Some of Rumsfeld’s harshest critics on his stewardship of the wars were fellow Republicans, including Senate Armed Services Committee leaders such as John W. Warner of Virginia and John McCain of Arizona. Another of Rumsfeld’s antagonists was Rep. John P. Murtha, a Pennsylvania Democrat who was a leader of the House’s defense spending panel for years. Warner, McCain and Murtha have all also died.
What’s more, as the wars slogged on, the defense secretary who had charmed reporters in the early months of the conflicts verbally jousted with the press more and more often.

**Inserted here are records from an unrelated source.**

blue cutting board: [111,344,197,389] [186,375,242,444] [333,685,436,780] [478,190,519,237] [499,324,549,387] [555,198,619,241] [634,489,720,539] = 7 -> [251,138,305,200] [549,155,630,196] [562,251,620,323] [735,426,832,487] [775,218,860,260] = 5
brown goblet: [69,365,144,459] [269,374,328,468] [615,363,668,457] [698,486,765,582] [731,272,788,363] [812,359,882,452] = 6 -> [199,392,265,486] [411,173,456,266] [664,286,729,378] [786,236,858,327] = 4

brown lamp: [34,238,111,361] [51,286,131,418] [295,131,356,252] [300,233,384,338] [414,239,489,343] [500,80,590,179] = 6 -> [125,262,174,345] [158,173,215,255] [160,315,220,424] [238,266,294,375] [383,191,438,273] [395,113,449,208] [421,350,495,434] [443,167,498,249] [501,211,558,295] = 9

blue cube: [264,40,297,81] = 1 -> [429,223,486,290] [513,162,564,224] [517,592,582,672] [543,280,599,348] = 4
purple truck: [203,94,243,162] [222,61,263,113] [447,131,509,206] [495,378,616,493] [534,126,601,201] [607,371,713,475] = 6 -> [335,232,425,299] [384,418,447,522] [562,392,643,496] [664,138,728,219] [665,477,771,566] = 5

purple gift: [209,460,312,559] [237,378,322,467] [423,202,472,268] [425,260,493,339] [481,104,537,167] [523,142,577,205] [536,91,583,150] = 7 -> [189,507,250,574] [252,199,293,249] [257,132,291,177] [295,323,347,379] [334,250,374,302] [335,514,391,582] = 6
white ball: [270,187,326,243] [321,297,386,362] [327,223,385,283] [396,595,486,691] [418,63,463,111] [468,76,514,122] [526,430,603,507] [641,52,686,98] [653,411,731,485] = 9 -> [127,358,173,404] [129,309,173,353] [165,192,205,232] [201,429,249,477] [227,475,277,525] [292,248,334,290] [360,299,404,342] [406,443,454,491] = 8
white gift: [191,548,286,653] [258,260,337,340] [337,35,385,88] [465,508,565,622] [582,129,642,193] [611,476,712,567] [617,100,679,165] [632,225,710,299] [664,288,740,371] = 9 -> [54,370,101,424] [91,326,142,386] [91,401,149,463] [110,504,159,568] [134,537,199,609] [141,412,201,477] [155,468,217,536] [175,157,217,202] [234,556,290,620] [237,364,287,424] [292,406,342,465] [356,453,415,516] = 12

Rumsfeld left office just after the 2006 elections, when voters, who were angry largely about Iraq, gave Democrats control of both chambers.
Always prickly
Despite these setbacks, throughout his many years in Washington Rumsfeld had an outsize influence on national security debates.
Whenever Rumsfeld held a position of importance in Washington — and he held more in one lifetime than most others do in several — he always mattered and never bored.
In 1997 and 1998, for example, he led a commission on the ballistic missile threat to the United States. Some said it inflated the threats, but it was influential in helping to create a bipartisan consensus in favor of building a strategic anti-missile shield, an issue that had devolved previously into partisan bickering.
Even in retirement, the old college wrestler loved to spar. On Tax Day in 2014, Rumsfeld posted on Twitter a sharply worded letter to the IRS complaining that he could not verify the accuracy of his returns because the tax code is so complex it was hard for him or, he said, most Americans, to figure out what they are being asked.
He called it “a sad commentary on governance in our nation’s capital.”
Rumsfeld is survived by his wife, Joyce, three children and seven grandchildren.